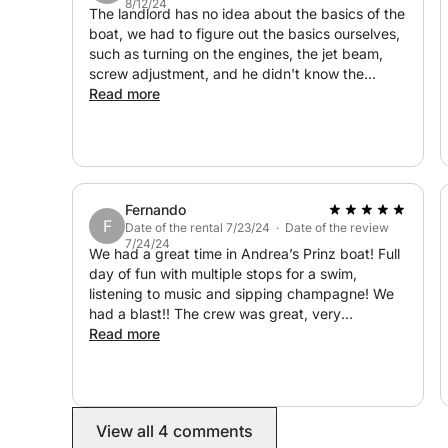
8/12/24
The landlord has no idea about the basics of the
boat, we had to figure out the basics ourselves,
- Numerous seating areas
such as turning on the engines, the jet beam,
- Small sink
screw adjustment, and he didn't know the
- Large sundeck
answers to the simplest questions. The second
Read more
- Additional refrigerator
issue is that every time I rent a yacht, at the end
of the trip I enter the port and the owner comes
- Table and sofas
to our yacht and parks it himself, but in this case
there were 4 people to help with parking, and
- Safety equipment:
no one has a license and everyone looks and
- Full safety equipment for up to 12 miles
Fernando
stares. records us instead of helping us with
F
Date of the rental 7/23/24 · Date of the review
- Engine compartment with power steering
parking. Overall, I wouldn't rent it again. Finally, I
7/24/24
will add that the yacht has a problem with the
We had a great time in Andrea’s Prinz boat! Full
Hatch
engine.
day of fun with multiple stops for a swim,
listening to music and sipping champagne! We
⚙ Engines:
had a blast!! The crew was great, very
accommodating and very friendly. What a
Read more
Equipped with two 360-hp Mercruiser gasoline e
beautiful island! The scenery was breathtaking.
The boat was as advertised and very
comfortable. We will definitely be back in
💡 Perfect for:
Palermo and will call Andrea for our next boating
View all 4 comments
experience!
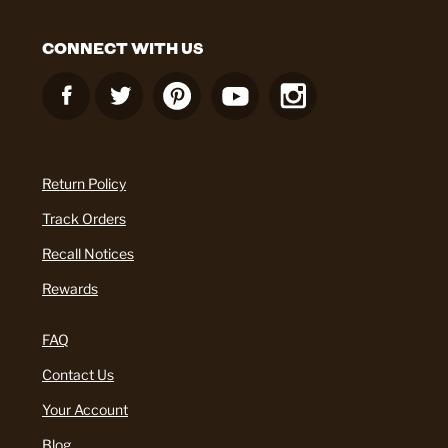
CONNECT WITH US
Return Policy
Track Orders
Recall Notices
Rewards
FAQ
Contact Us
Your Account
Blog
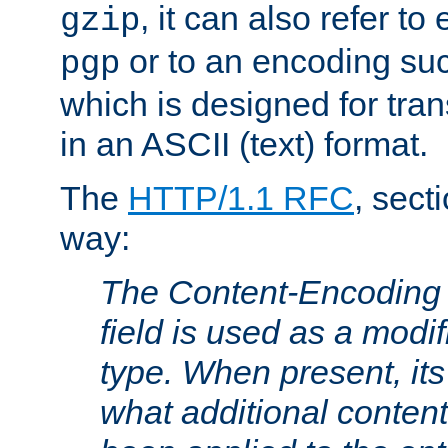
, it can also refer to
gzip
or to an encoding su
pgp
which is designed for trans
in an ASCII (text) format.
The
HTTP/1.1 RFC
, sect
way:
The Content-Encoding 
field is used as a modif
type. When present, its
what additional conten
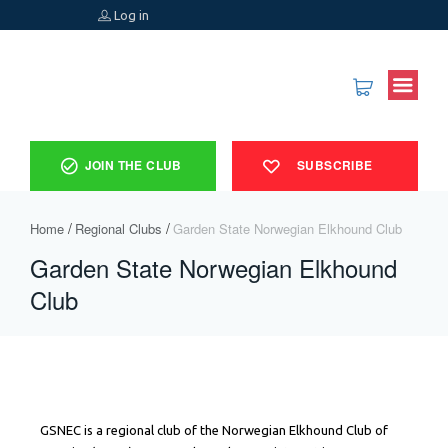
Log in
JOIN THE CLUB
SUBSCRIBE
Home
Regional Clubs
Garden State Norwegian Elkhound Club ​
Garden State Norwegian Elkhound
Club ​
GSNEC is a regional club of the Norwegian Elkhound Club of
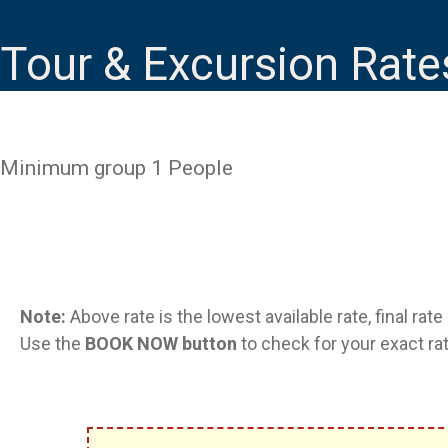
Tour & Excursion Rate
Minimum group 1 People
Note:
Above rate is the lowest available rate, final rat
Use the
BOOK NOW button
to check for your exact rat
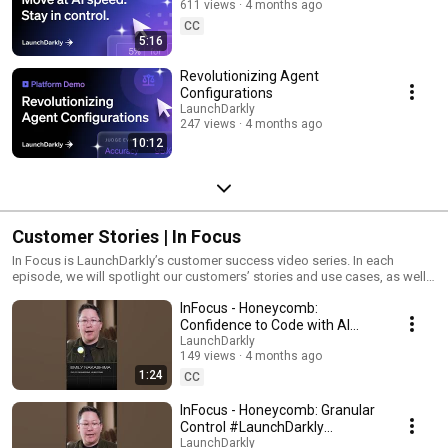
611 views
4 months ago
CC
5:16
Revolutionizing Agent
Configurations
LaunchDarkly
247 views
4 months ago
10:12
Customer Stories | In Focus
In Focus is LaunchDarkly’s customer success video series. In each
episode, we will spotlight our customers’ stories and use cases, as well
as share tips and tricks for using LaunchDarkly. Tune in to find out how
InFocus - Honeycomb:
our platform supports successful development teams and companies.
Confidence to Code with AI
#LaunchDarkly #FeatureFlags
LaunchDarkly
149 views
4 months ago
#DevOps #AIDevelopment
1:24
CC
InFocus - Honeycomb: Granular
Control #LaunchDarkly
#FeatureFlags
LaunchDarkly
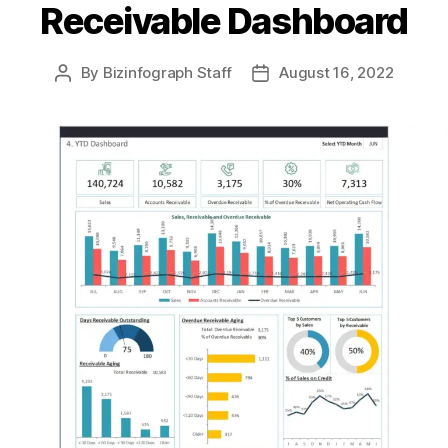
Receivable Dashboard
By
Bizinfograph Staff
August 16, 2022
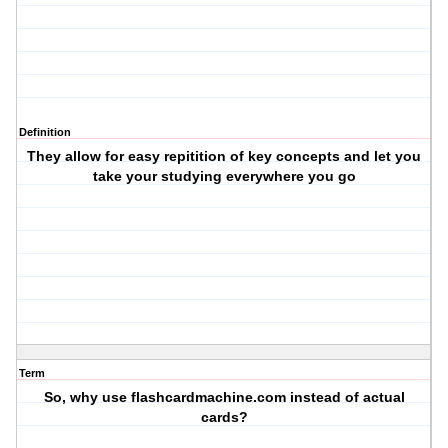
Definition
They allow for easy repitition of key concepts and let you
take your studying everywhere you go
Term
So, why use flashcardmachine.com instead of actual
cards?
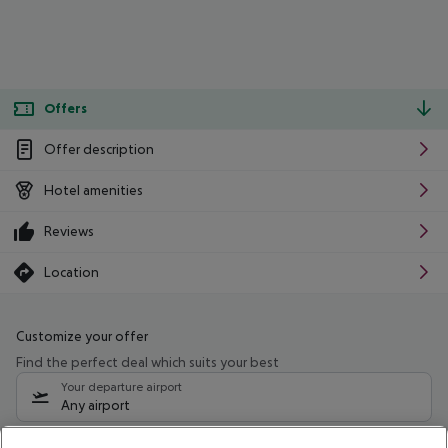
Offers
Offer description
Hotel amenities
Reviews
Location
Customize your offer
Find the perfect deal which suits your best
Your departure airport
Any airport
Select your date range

Problem details: Reproduce verbatim the item text beginning at the line containing "Tour & Excursion Rate" and ending after the line containing "to check for your exact rat", with both lines included.

Completed exercise:
Tour & Excursion Rate
Minimum group 1 People
Note:
Above rate is the lowest available rate, final rat
Use the
BOOK NOW button
to check for your exact rat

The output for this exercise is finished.